[Chart understanding records]
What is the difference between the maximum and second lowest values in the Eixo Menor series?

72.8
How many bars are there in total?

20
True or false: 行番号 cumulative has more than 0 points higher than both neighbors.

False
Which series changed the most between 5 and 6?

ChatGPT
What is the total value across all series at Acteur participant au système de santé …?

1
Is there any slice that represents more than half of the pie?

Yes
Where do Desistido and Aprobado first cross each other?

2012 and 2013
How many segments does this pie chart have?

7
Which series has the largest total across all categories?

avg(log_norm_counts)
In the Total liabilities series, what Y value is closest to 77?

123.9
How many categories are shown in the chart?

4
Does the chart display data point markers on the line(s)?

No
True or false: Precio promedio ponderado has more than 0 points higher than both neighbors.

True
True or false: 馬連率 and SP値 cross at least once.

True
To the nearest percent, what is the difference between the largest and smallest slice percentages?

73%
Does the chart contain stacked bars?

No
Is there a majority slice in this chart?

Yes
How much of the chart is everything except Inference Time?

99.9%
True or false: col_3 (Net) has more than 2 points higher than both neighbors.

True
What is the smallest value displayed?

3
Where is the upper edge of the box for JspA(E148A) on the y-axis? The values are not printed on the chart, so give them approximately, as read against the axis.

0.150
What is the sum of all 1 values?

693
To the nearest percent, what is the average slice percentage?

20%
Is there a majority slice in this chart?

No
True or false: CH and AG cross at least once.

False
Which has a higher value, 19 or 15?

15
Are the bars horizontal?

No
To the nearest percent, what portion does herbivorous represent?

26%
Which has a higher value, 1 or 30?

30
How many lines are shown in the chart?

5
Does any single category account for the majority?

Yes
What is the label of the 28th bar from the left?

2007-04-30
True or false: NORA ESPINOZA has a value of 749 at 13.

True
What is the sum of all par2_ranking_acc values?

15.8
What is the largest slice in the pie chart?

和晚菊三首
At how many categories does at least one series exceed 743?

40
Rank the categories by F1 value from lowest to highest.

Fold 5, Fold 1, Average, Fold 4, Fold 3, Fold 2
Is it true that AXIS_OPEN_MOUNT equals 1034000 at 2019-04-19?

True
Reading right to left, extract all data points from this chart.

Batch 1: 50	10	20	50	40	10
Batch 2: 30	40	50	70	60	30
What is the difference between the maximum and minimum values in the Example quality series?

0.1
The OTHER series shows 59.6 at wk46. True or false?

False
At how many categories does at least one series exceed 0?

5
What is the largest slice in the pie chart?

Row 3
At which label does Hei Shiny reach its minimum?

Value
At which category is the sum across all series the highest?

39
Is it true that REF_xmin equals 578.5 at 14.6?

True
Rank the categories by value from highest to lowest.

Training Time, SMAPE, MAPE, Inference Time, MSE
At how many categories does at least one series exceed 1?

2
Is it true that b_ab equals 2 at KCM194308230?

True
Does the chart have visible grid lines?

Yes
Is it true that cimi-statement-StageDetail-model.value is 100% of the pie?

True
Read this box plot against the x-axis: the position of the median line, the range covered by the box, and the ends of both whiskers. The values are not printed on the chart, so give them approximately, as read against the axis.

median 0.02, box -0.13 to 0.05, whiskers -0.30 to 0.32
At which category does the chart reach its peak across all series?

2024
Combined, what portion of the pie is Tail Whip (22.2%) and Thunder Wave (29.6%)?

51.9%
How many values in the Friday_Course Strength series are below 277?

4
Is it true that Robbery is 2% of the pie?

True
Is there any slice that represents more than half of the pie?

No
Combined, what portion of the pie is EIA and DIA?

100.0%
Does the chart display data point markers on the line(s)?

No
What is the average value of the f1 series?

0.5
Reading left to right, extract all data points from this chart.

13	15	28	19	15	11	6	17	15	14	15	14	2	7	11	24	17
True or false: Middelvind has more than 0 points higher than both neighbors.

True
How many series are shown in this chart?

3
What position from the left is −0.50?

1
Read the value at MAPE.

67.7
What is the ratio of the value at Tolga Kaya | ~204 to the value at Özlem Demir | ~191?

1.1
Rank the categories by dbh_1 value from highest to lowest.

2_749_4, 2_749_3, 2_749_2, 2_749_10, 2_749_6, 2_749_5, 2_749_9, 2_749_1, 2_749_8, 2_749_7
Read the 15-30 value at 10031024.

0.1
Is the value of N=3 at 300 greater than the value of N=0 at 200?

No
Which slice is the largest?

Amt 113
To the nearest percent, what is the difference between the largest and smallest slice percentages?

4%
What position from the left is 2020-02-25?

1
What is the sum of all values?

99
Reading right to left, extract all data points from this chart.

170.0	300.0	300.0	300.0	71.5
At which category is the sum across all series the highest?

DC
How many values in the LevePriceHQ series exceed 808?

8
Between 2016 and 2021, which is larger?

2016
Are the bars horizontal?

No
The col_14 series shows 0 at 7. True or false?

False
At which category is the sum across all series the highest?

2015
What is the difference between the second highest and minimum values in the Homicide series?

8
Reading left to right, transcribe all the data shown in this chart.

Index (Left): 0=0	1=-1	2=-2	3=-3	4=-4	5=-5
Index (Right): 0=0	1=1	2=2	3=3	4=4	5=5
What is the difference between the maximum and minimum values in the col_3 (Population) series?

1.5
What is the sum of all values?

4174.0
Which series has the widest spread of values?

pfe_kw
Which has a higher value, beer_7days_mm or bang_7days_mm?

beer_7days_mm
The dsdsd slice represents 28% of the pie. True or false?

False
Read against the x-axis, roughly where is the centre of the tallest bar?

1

Task prompt = Extract each line of the records above that contains the string "label", treating uppercase and lowercase letters as different.

Output below =
What is the label of the 28th bar from the left?
At which label does Hei Shiny reach its minimum?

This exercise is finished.